I was the caretaker at a facility for homeless people during the beginning of the lock down in Australia. One of the residents was a guy who, for whatever reason, was totally dependent on the women in his life to solve his problems, both practical and emotional. Due to the lock down he couldn’t visit his mum or his girlfriend. He tried to get a solution to his difficulties in dealing with the lock down by calling his girlfriend but unsurprisingly the phone calls ended disastrously. There was nothing his girlfriend could actually do and in any case she was trying to manage a house full of bored children herself.

Self harm

He started self harming. He took a fairly serious overdose of Diazepam and physically injured his head. I saw him the day after looking very groggy and with a bloodied makeshift bandage on his head. He had come to me looking for help. Not as a therapist but just because I was the the most stable person he had access to.

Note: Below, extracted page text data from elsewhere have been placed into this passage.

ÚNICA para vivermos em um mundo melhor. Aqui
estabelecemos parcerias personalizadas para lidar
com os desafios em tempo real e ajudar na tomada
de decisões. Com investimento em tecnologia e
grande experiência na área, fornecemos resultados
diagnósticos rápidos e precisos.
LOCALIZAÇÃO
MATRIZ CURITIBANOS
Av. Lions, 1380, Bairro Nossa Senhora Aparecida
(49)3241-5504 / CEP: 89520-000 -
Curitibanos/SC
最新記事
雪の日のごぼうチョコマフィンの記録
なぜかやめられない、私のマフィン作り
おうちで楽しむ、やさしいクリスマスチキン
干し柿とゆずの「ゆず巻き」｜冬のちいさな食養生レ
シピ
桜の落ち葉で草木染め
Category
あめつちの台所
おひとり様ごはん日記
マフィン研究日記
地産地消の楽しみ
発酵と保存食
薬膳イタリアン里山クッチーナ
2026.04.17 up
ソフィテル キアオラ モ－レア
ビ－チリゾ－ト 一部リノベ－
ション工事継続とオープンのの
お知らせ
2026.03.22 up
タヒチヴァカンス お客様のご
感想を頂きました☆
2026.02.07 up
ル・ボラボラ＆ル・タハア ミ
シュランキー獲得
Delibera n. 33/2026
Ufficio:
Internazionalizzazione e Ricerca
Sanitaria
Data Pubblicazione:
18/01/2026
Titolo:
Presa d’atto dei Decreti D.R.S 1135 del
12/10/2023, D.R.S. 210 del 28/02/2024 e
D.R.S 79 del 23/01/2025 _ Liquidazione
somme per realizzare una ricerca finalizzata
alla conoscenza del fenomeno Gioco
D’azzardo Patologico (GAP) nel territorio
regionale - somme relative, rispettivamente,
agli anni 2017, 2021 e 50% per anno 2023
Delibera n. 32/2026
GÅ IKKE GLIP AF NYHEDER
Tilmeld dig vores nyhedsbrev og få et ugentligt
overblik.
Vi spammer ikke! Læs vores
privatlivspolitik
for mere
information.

It was pretty clear that buying into the dependency wouldn’t do any good – I didn’t have those answers anyway. However, I did support him emotionally. I talked to him and agreed that he wasn’t in very good shape. It became obvious that he was in a cycle of getting anxious about getting anxious. He needed to change his mind but suggesting direct techniques like asana or pranayama clearly would be rejected. He was looking for someone else to solve his problem and he wasn’t going to be receptive to a discussion about personal responsibility in the state he was in. For him the problem was all about access to his mother and girlfriend not what was happening in his mind.

Finding a valued skill

So what did I have to work with? He was a good singer and guitarist. Those things he had developed himself. It was his Gong – a skill he had developed over time and something he valued about himself. So I talked to him about music and ended up lending him my guitar because it was something I could actively do for him that wasn’t buying into the dependency.

Happily he spent the next two days playing the guitar and writing songs. I helped him with a plan to get himself a good guitar and he even ended up doing a band rehearsal with a band that were interested in him playing lead guitar and doing vocals for them. He had a solution to his immediate problem that didn’t depend on anyone else and a plan of action for his future.

What worked?

From my point of view there were three key things that made the guitar strategy work.

1) I talked to him as an ordinary person rather than a therapist or wise person. I reinforced the things he told me about himself that he valued and didn’t depend on other people. We talked about his skills – fishing, his business cleaning out rainwater tanks and music. He is better than me at all of those things so I could genuinely ask his advice or remark on what he said in a way that contributed to his self esteem.

2) I didn’t say that he must stop self harming. My comment was ‘Do you think you could use a better strategy than hurting yourself?’ That was simply a recognition that self harm wasn’t the central problem. His feeling of helplessness and his inability to even think of a solution that was independent of other people was the real issue.

3) Finally I saw an opportunity to do something that encouraged things he valued about himself and that supported self reliance and rather than reinforced dependency.

I am pleased to say that he successfully changed his mind, he bought a good guitar and is now playing in a band that really does need his talents.